▸ **Problem to solve**:
Using the records below, quote only the span that opens with the line containing "تقسیم نما به دو قسمت در" and closes with the line containing "نور و دسترسی", exactly and inclusively.

▸ **Data shown**:
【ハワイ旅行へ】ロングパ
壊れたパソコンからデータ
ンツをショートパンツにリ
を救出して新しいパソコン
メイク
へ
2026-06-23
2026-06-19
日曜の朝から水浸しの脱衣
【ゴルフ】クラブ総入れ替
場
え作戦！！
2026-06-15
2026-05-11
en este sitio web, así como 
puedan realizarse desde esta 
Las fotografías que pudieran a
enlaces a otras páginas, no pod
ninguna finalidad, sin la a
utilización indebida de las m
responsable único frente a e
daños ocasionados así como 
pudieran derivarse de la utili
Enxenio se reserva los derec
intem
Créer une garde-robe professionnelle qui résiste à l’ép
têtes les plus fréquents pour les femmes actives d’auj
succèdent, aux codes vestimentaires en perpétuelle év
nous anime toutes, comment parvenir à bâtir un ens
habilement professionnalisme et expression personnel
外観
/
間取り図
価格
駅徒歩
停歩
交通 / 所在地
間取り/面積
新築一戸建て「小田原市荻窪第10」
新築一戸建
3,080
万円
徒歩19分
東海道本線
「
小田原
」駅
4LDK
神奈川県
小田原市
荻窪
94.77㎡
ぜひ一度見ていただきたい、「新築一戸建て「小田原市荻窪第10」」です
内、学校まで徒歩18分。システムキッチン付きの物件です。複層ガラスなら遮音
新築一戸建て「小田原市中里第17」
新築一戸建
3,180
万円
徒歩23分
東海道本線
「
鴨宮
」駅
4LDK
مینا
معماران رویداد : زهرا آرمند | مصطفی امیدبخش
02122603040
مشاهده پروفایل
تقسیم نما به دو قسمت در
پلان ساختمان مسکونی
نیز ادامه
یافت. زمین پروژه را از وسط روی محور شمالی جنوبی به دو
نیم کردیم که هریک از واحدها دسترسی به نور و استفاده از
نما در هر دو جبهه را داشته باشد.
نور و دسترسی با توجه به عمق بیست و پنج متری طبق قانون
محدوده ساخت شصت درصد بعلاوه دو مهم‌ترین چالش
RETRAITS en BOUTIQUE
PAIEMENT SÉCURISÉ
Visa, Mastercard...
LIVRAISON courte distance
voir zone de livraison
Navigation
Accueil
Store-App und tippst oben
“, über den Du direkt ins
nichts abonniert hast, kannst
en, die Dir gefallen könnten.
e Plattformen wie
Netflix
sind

---

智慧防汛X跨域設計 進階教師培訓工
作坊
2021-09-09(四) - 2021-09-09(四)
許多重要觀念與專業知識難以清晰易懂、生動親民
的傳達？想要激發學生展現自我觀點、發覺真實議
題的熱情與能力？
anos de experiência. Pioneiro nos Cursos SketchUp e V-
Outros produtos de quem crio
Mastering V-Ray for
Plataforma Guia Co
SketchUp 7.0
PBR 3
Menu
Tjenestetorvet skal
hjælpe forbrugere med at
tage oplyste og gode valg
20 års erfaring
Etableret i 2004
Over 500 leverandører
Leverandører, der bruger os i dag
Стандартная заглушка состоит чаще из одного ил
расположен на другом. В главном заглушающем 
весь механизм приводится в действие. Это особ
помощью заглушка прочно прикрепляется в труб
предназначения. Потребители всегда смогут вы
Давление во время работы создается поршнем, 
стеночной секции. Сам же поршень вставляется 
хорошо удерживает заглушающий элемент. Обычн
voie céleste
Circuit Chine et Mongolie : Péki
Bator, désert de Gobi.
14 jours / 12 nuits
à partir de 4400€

▸ **Written reply**:
تقسیم نما به دو قسمت در
پلان ساختمان مسکونی
نیز ادامه
یافت. زمین پروژه را از وسط روی محور شمالی جنوبی به دو
نیم کردیم که هریک از واحدها دسترسی به نور و استفاده از
نما در هر دو جبهه را داشته باشد.
نور و دسترسی با توجه به عمق بیست و پنج متری طبق قانون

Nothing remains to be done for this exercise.